As the book goes on, Eliot examines the way that marriages based on the typical nineteenth-century courtship can very easily fall apart, the way that people with the best intentions can end up responsible for very unpleasant things, and the question of how the hell you can ever manage to change the world when the world is really really resistant to change. . . . which makes it sound depressing, but it's really not as much; things overall end suprisingly well. Her characters are complete and well-rounded - including Middlemarch the town itself, which is very much an entity throughout the course of the novel, and maybe even the main character - and she doesn't fall into the trap common in nineteenth-century novels, and even Eliot's other books, of making the good characters TOTAL AND PURE AND FLAWLESS paragons. Though she's harder to read than, say, Dickens, she's worth the time and effort.

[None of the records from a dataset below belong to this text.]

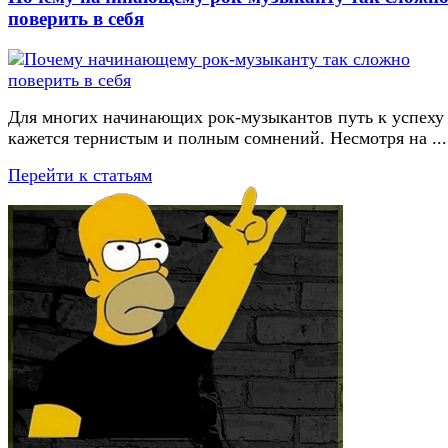
поверить в себя
Для многих начинающих рок-музыкантов путь к успеху
кажется тернистым и полным сомнений. Несмотря на ...
Перейти к статьям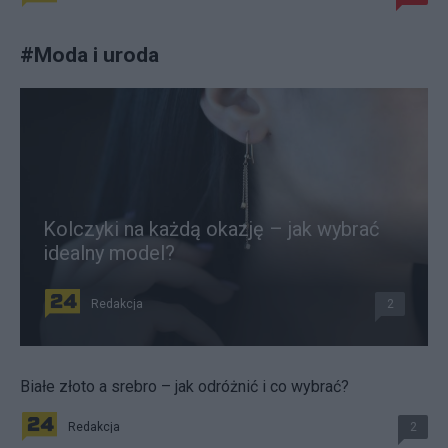
#
Moda i uroda
Kolczyki na każdą okazję – jak wybrać
idealny model?
Redakcja
2
Białe złoto a srebro – jak odróżnić i co wybrać?
Redakcja
2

. . . and I was going to write up several other books here too, but I need to get lunch and then go to a meeting instead, so you will have to LANGUISH IN SUSPENSE. Or, alternately, put up with even more entries on your flist. Next up: The Monk, The Unknown Ajax, and The Revenger's Tragedy in both literary and filmed form (Christopher Eccleston murders Eddie Izzard, guys!)

Date: 2008-01-23 05:14 am (UTC)
the_croupier: (Coffee!!)
From: [personal profile] the_croupier
Oh! Which one? The Mysteries of Udolpho? That's the one I read and really liked it.

Date: 2008-01-23 06:18 am (UTC)
the_croupier: (Goth)
From: [personal profile] the_croupier
Ohh, too bad. But then again, The Italian is supposed to be very good too.

Northanger Abbey was great. I need to read that again, though. It's been quite a while.